**What needs to be done**
Return all of the records exactly.

**Given information**
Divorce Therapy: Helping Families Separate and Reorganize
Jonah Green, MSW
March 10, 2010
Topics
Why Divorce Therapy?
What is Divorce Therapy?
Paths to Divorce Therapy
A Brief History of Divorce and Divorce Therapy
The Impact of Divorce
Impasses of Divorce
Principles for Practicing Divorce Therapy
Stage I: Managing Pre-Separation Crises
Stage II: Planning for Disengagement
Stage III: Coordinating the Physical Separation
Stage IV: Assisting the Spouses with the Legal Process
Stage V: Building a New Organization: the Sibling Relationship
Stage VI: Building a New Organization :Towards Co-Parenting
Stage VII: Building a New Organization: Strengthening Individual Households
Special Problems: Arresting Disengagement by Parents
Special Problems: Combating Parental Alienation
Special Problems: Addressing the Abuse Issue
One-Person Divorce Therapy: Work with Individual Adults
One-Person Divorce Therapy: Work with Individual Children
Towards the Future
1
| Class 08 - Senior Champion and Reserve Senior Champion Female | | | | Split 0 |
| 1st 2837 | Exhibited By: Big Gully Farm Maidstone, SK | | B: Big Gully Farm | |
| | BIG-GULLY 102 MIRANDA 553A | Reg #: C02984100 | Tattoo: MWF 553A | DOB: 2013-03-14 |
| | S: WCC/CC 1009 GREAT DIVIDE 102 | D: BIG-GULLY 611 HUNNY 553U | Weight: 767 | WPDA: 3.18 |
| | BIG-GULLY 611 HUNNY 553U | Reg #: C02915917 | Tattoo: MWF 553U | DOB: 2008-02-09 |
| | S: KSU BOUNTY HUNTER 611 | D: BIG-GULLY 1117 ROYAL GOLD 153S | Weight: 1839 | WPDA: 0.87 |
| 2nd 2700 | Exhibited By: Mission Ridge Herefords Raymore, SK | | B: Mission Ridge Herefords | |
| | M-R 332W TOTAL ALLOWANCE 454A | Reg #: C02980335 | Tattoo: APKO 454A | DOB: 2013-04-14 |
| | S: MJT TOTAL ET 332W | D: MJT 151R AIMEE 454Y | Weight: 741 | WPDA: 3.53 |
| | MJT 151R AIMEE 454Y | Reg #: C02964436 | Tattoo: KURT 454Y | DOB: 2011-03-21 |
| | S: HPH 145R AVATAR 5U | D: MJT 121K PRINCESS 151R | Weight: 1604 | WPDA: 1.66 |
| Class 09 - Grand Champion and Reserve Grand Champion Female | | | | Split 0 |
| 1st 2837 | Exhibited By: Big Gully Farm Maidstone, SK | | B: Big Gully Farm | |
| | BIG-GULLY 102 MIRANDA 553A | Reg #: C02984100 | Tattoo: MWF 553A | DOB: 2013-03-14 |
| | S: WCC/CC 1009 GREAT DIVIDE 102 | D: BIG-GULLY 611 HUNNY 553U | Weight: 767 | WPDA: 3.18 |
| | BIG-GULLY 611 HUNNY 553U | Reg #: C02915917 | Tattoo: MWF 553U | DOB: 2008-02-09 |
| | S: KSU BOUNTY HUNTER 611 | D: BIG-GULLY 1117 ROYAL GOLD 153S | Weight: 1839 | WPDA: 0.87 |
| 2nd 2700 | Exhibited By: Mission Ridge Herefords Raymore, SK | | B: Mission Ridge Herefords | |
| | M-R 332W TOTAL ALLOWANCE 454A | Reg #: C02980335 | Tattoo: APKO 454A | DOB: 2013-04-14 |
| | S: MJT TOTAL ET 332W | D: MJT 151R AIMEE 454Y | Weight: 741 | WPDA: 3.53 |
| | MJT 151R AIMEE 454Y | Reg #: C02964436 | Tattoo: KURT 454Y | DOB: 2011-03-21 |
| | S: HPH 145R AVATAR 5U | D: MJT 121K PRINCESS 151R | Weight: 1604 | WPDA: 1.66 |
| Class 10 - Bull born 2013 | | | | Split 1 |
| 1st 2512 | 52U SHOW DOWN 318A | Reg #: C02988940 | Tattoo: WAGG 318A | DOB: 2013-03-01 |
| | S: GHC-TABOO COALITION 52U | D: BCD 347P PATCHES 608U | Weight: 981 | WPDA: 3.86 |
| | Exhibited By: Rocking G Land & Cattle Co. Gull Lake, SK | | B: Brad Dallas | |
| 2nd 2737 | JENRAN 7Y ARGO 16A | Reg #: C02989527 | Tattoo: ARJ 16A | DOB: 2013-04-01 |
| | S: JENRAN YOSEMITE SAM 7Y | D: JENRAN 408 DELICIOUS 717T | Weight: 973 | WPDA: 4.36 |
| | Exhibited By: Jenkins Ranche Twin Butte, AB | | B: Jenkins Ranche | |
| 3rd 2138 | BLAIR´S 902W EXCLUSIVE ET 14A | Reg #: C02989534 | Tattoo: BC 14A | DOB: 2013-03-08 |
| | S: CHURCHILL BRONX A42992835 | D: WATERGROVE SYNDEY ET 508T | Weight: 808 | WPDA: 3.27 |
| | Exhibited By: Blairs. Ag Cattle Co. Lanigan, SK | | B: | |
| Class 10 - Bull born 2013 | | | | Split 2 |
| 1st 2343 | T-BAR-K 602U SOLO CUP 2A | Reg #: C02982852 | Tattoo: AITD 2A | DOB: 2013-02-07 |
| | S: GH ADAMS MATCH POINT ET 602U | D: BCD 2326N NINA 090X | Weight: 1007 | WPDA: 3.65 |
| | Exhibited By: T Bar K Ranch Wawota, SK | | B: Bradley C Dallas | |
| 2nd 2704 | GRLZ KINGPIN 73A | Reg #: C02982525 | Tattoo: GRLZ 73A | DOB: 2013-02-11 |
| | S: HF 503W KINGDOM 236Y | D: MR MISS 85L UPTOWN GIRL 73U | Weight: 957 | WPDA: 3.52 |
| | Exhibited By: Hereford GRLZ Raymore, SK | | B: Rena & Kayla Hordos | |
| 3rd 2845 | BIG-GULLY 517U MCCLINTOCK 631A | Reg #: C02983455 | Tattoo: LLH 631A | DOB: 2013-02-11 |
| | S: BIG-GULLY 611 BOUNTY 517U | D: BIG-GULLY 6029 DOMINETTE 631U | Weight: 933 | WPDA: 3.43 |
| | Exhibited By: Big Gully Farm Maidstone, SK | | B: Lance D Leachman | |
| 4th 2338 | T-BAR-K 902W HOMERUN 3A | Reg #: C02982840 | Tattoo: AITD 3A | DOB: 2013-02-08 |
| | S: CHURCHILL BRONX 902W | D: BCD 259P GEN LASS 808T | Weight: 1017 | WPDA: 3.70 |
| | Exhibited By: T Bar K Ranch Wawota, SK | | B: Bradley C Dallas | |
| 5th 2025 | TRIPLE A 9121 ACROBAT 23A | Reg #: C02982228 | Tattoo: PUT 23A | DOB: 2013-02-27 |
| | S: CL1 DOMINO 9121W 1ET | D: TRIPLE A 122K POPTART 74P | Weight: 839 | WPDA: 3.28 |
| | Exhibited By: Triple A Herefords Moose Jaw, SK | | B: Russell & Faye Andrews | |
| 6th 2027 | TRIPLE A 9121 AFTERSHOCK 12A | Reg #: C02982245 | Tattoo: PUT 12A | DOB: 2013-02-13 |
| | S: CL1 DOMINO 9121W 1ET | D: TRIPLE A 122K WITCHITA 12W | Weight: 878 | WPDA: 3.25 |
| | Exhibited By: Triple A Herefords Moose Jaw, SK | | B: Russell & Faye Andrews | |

**Result for this exercise**
Divorce Therapy: Helping Families Separate and Reorganize
Jonah Green, MSW
March 10, 2010
Topics
Why Divorce Therapy?
What is Divorce Therapy?
Paths to Divorce Therapy
A Brief History of Divorce and Divorce Therapy
The Impact of Divorce
Impasses of Divorce
Principles for Practicing Divorce Therapy
Stage I: Managing Pre-Separation Crises
Stage II: Planning for Disengagement
Stage III: Coordinating the Physical Separation
Stage IV: Assisting the Spouses with the Legal Process
Stage V: Building a New Organization: the Sibling Relationship
Stage VI: Building a New Organization :Towards Co-Parenting
Stage VII: Building a New Organization: Strengthening Individual Households
Special Problems: Arresting Disengagement by Parents
Special Problems: Combating Parental Alienation
Special Problems: Addressing the Abuse Issue
One-Person Divorce Therapy: Work with Individual Adults
One-Person Divorce Therapy: Work with Individual Children
Towards the Future
1
| Class 08 - Senior Champion and Reserve Senior Champion Female | | | | Split 0 |
| 1st 2837 | Exhibited By: Big Gully Farm Maidstone, SK | | B: Big Gully Farm | |
| | BIG-GULLY 102 MIRANDA 553A | Reg #: C02984100 | Tattoo: MWF 553A | DOB: 2013-03-14 |
| | S: WCC/CC 1009 GREAT DIVIDE 102 | D: BIG-GULLY 611 HUNNY 553U | Weight: 767 | WPDA: 3.18 |
| | BIG-GULLY 611 HUNNY 553U | Reg #: C02915917 | Tattoo: MWF 553U | DOB: 2008-02-09 |
| | S: KSU BOUNTY HUNTER 611 | D: BIG-GULLY 1117 ROYAL GOLD 153S | Weight: 1839 | WPDA: 0.87 |
| 2nd 2700 | Exhibited By: Mission Ridge Herefords Raymore, SK | | B: Mission Ridge Herefords | |
| | M-R 332W TOTAL ALLOWANCE 454A | Reg #: C02980335 | Tattoo: APKO 454A | DOB: 2013-04-14 |
| | S: MJT TOTAL ET 332W | D: MJT 151R AIMEE 454Y | Weight: 741 | WPDA: 3.53 |
| | MJT 151R AIMEE 454Y | Reg #: C02964436 | Tattoo: KURT 454Y | DOB: 2011-03-21 |
| | S: HPH 145R AVATAR 5U | D: MJT 121K PRINCESS 151R | Weight: 1604 | WPDA: 1.66 |
| Class 09 - Grand Champion and Reserve Grand Champion Female | | | | Split 0 |
| 1st 2837 | Exhibited By: Big Gully Farm Maidstone, SK | | B: Big Gully Farm | |
| | BIG-GULLY 102 MIRANDA 553A | Reg #: C02984100 | Tattoo: MWF 553A | DOB: 2013-03-14 |
| | S: WCC/CC 1009 GREAT DIVIDE 102 | D: BIG-GULLY 611 HUNNY 553U | Weight: 767 | WPDA: 3.18 |
| | BIG-GULLY 611 HUNNY 553U | Reg #: C02915917 | Tattoo: MWF 553U | DOB: 2008-02-09 |
| | S: KSU BOUNTY HUNTER 611 | D: BIG-GULLY 1117 ROYAL GOLD 153S | Weight: 1839 | WPDA: 0.87 |
| 2nd 2700 | Exhibited By: Mission Ridge Herefords Raymore, SK | | B: Mission Ridge Herefords | |
| | M-R 332W TOTAL ALLOWANCE 454A | Reg #: C02980335 | Tattoo: APKO 454A | DOB: 2013-04-14 |
| | S: MJT TOTAL ET 332W | D: MJT 151R AIMEE 454Y | Weight: 741 | WPDA: 3.53 |
| | MJT 151R AIMEE 454Y | Reg #: C02964436 | Tattoo: KURT 454Y | DOB: 2011-03-21 |
| | S: HPH 145R AVATAR 5U | D: MJT 121K PRINCESS 151R | Weight: 1604 | WPDA: 1.66 |
| Class 10 - Bull born 2013 | | | | Split 1 |
| 1st 2512 | 52U SHOW DOWN 318A | Reg #: C02988940 | Tattoo: WAGG 318A | DOB: 2013-03-01 |
| | S: GHC-TABOO COALITION 52U | D: BCD 347P PATCHES 608U | Weight: 981 | WPDA: 3.86 |
| | Exhibited By: Rocking G Land & Cattle Co. Gull Lake, SK | | B: Brad Dallas | |
| 2nd 2737 | JENRAN 7Y ARGO 16A | Reg #: C02989527 | Tattoo: ARJ 16A | DOB: 2013-04-01 |
| | S: JENRAN YOSEMITE SAM 7Y | D: JENRAN 408 DELICIOUS 717T | Weight: 973 | WPDA: 4.36 |
| | Exhibited By: Jenkins Ranche Twin Butte, AB | | B: Jenkins Ranche | |
| 3rd 2138 | BLAIR´S 902W EXCLUSIVE ET 14A | Reg #: C02989534 | Tattoo: BC 14A | DOB: 2013-03-08 |
| | S: CHURCHILL BRONX A42992835 | D: WATERGROVE SYNDEY ET 508T | Weight: 808 | WPDA: 3.27 |
| | Exhibited By: Blairs. Ag Cattle Co. Lanigan, SK | | B: | |
| Class 10 - Bull born 2013 | | | | Split 2 |
| 1st 2343 | T-BAR-K 602U SOLO CUP 2A | Reg #: C02982852 | Tattoo: AITD 2A | DOB: 2013-02-07 |
| | S: GH ADAMS MATCH POINT ET 602U | D: BCD 2326N NINA 090X | Weight: 1007 | WPDA: 3.65 |
| | Exhibited By: T Bar K Ranch Wawota, SK | | B: Bradley C Dallas | |
| 2nd 2704 | GRLZ KINGPIN 73A | Reg #: C02982525 | Tattoo: GRLZ 73A | DOB: 2013-02-11 |
| | S: HF 503W KINGDOM 236Y | D: MR MISS 85L UPTOWN GIRL 73U | Weight: 957 | WPDA: 3.52 |
| | Exhibited By: Hereford GRLZ Raymore, SK | | B: Rena & Kayla Hordos | |
| 3rd 2845 | BIG-GULLY 517U MCCLINTOCK 631A | Reg #: C02983455 | Tattoo: LLH 631A | DOB: 2013-02-11 |
| | S: BIG-GULLY 611 BOUNTY 517U | D: BIG-GULLY 6029 DOMINETTE 631U | Weight: 933 | WPDA: 3.43 |
| | Exhibited By: Big Gully Farm Maidstone, SK | | B: Lance D Leachman | |
| 4th 2338 | T-BAR-K 902W HOMERUN 3A | Reg #: C02982840 | Tattoo: AITD 3A | DOB: 2013-02-08 |
| | S: CHURCHILL BRONX 902W | D: BCD 259P GEN LASS 808T | Weight: 1017 | WPDA: 3.70 |
| | Exhibited By: T Bar K Ranch Wawota, SK | | B: Bradley C Dallas | |
| 5th 2025 | TRIPLE A 9121 ACROBAT 23A | Reg #: C02982228 | Tattoo: PUT 23A | DOB: 2013-02-27 |
| | S: CL1 DOMINO 9121W 1ET | D: TRIPLE A 122K POPTART 74P | Weight: 839 | WPDA: 3.28 |
| | Exhibited By: Triple A Herefords Moose Jaw, SK | | B: Russell & Faye Andrews | |
| 6th 2027 | TRIPLE A 9121 AFTERSHOCK 12A | Reg #: C02982245 | Tattoo: PUT 12A | DOB: 2013-02-13 |
| | S: CL1 DOMINO 9121W 1ET | D: TRIPLE A 122K WITCHITA 12W | Weight: 878 | WPDA: 3.25 |
| | Exhibited By: Triple A Herefords Moose Jaw, SK | | B: Russell & Faye Andrews | |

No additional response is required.